Monitoring the uptime of your stuff? Easier than you may think!
October 9, 2023Running stuff on your own server is pretty nifty. It's a learning path into DevOps, to some extent, and if you're smart about your choices it makes things rather cheap. You get full control of where and how your stuff will run, what domains and ports it'll run on, among other stuff.
It's a form of freedom! And as such, a responsability. When you're running your own infrastructure, you are the person in charge of your things being online and -staying- online.
This has taught me a few things:
- No matter how well-written, software -will- crash if enough stars align.
- Even if your software itself doesn't crash on it's own, something else can (and will) take it out.
- Your users, especially non-technical users, will not always tell you when your stuff stops working, they'll just shrug and assume "it'll probably work later".
- Running your software as system services is a neat way to ensure quick restarts, but sometimes you'll reach a state where even that won't work.
All above in mind, I have decided to set something up to let me know when things crash.
Process
Like every developer running hobby projects, I like things cheap. You know what's better than cheap? Free!
BetterStack is what I would describe as a "stability insights" service, offering a bunch of powerful of logging, troubleshooting and monitoring tools. The latter is the one relevant to today's matter.
The first step is to head on over to betterstack.com and make an account. The free plan offers 10 monitors, e-mail alerts, and a Status page - I'll adress that bit too.
Out of the gate you will be asked for a phone number. Paid plans offer phone-calls if you fail to acknoweldge downtime after long enough, but with the free plan this won't concern you. Once you verify your e-mail and reach the user dashboard, you'll immediatly be able to set up your first monitor.
It really is as simple as giving it a name, making a few choices like how often to check and from where, and of course what URL to check. As an example, in the case of SAMonitor, I made a simple CheckAlive
endpoint which just returns a string for it to ping.
[HttpGet("CheckAlive")]
public string CheckAlive()
{
return "SAMonitor lives!";
}
You can save that monitor and... yeah, that's all, really! Rinse and repeat for however many things you want to check on.

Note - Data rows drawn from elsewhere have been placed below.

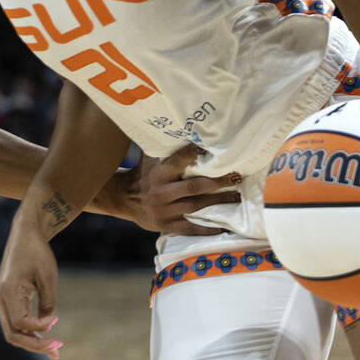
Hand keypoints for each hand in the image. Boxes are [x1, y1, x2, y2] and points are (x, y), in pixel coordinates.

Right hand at [0, 218, 62, 359]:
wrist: (25, 233)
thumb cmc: (37, 251)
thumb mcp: (48, 276)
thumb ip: (47, 303)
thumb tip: (47, 326)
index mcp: (8, 290)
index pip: (20, 322)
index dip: (38, 328)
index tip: (55, 322)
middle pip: (12, 333)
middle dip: (34, 345)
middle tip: (57, 349)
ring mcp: (0, 299)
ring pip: (12, 331)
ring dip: (31, 342)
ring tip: (54, 349)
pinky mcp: (6, 299)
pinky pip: (14, 322)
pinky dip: (28, 332)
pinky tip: (44, 337)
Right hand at [125, 143, 240, 234]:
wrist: (123, 198)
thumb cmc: (142, 173)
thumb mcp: (150, 158)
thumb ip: (166, 148)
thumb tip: (188, 130)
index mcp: (158, 172)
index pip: (179, 160)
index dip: (196, 154)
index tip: (216, 151)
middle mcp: (161, 192)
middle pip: (195, 186)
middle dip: (218, 182)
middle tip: (236, 177)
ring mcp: (163, 211)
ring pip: (196, 206)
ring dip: (218, 202)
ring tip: (236, 196)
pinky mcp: (165, 226)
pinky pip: (189, 228)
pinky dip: (206, 229)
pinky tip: (222, 226)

As far as the status pages go, simply head on over to the status pages sidebar, click create a new one, and it'll very much hold your hand through the whole process. You can set a logo, customize a few things and even use your very own email.
In less than 30 minutes, I (and perhaps you) got full uptime monitoring for all my stuff, and got to keep my CC number to myself. I'd say that's pretty good!
Results
By the end of this all, I got two two things:
-
Email alerts whenever something goes down
-
A nifty little status site at status.markski.ar which, I can't imagine anyone would ever care to check, but hey, why not?